PROBLEM TO WORK ON:
Could you update the listing from the line containing "Neurostimulation Therapies with daily" through the line containing "a domestic goddess. 😇 Ready in 30 minutes", replacing every "fall" with "autumn" and keeping everything else the same? Give back only those lines, without the pictures.

RECORDS FOR THIS TASK:
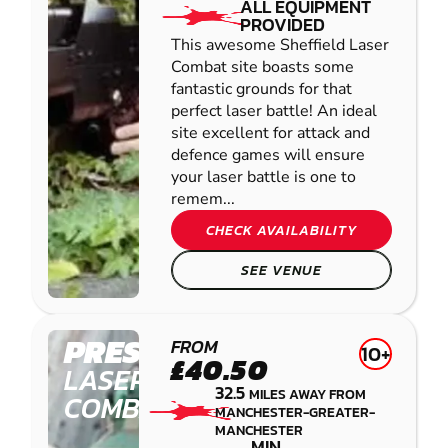
ALL EQUIPMENT
PROVIDED
This awesome Sheffield Laser
Combat site boasts some
fantastic grounds for that
perfect laser battle! An ideal
site excellent for attack and
defence games will ensure
your laser battle is one to
remem...
CHECK AVAILABILITY
SEE VENUE
PRESTON
FROM
10+
£40.50
LASER
32.5
MILES AWAY FROM
COMBAT
MANCHESTER-GREATER-
MANCHESTER
MIN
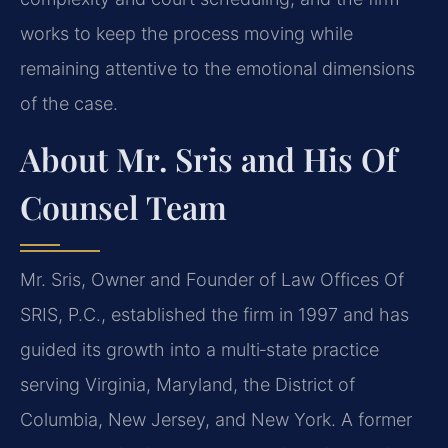
works to keep the process moving while
remaining attentive to the emotional dimensions
of the case.
About Mr. Sris and His Of
Counsel Team
Mr. Sris, Owner and Founder of Law Offices Of
SRIS, P.C., established the firm in 1997 and has
guided its growth into a multi‑state practice
serving Virginia, Maryland, the District of
Columbia, New Jersey, and New York. A former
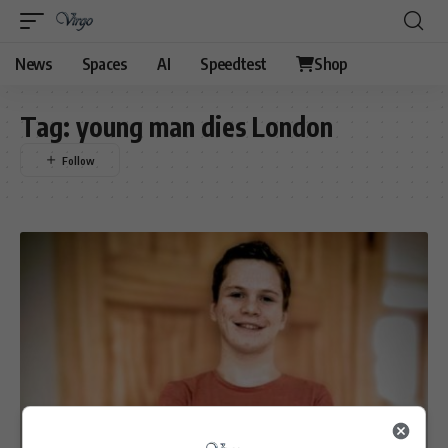
News
Spaces
AI
Speedtest
Shop
Tag:
young man dies London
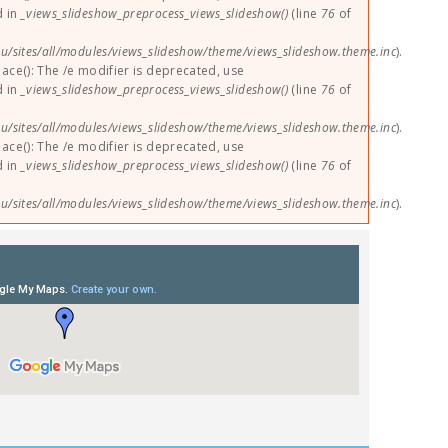
d in
_views_slideshow_preprocess_views_slideshow()
(line
76
of
u/sites/all/modules/views_slideshow/theme/views_slideshow.theme.inc
).
lace(): The /e modifier is deprecated, use
d in
_views_slideshow_preprocess_views_slideshow()
(line
76
of
u/sites/all/modules/views_slideshow/theme/views_slideshow.theme.inc
).
lace(): The /e modifier is deprecated, use
d in
_views_slideshow_preprocess_views_slideshow()
(line
76
of
u/sites/all/modules/views_slideshow/theme/views_slideshow.theme.inc
).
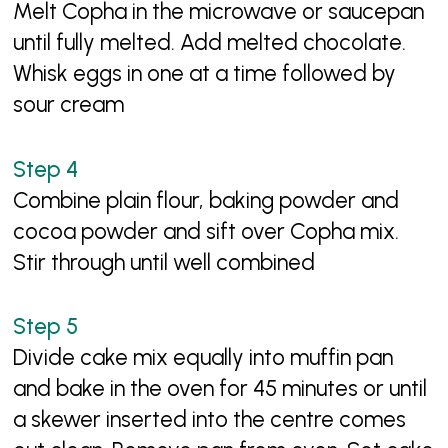
Melt Copha in the microwave or saucepan
until fully melted. Add melted chocolate.
Whisk eggs in one at a time followed by
sour cream
Combine plain flour, baking powder and
cocoa powder and sift over Copha mix.
Stir through until well combined
Divide cake mix equally into muffin pan
and bake in the oven for 45 minutes or until
a skewer inserted into the centre comes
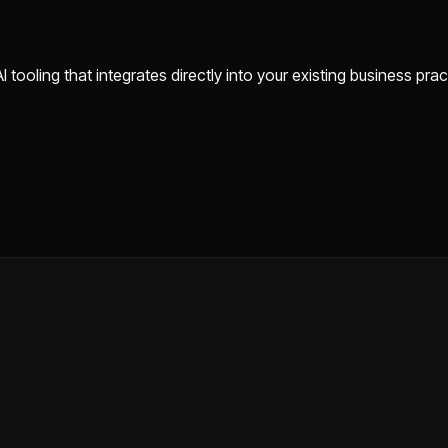
tooling that integrates directly into your existing business pra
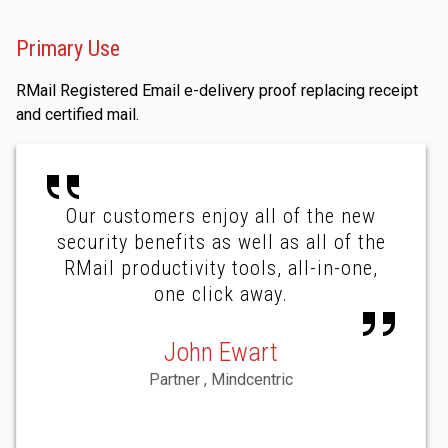
Primary Use
RMail Registered Email e-delivery proof replacing receipt
and certified mail.
Our customers enjoy all of the new
security benefits as well as all of the
RMail productivity tools, all-in-one,
one click away.
John Ewart
Partner , Mindcentric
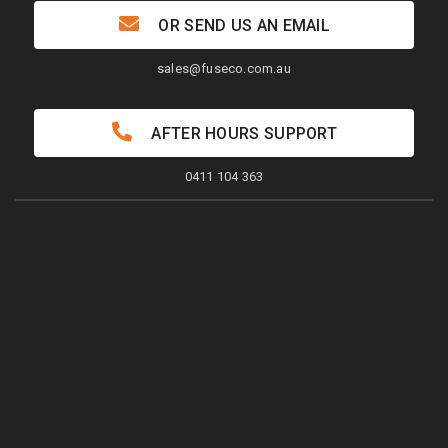
OR SEND US AN EMAIL
sales@fuseco.com.au
AFTER HOURS SUPPORT
0411 104 363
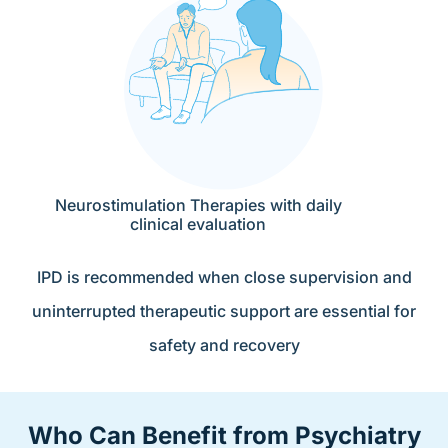
Neurostimulation Therapies with daily
clinical evaluation
IPD is recommended when close supervision and
uninterrupted therapeutic support are essential for
safety and recovery
Who Can Benefit from Psychiatry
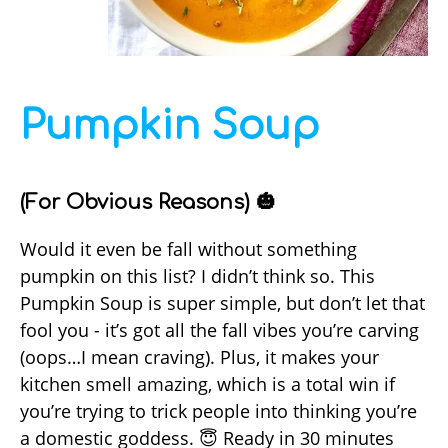
Pumpkin Soup
(For Obvious Reasons) 🎃
Would it even be fall without something
pumpkin on this list? I didn’t think so. This
Pumpkin Soup is super simple, but don’t let that
fool you - it’s got all the fall vibes you’re carving
(oops…I mean craving). Plus, it makes your
kitchen smell amazing, which is a total win if
you’re trying to trick people into thinking you’re
a domestic goddess. 😇 Ready in 30 minutes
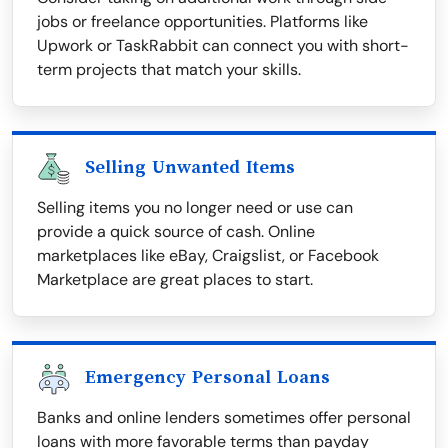
jobs or freelance opportunities. Platforms like
Upwork or TaskRabbit can connect you with short-
term projects that match your skills.
Selling Unwanted Items
Selling items you no longer need or use can
provide a quick source of cash. Online
marketplaces like eBay, Craigslist, or Facebook
Marketplace are great places to start.
Emergency Personal Loans
Banks and online lenders sometimes offer personal
loans with more favorable terms than payday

EXERCISE SOLUTION:
Neurostimulation Therapies with daily
clinical evaluation
IPD is recommended when close supervision and
uninterrupted therapeutic support are essential for
safety and recovery
Who Can Benefit from Psychiatry
Pumpkin Soup
(For Obvious Reasons) 🎃
Would it even be autumn without something
pumpkin on this list? I didn’t think so. This
Pumpkin Soup is super simple, but don’t let that
fool you - it’s got all the autumn vibes you’re carving
(oops…I mean craving). Plus, it makes your
kitchen smell amazing, which is a total win if
you’re trying to trick people into thinking you’re
a domestic goddess. 😇 Ready in 30 minutes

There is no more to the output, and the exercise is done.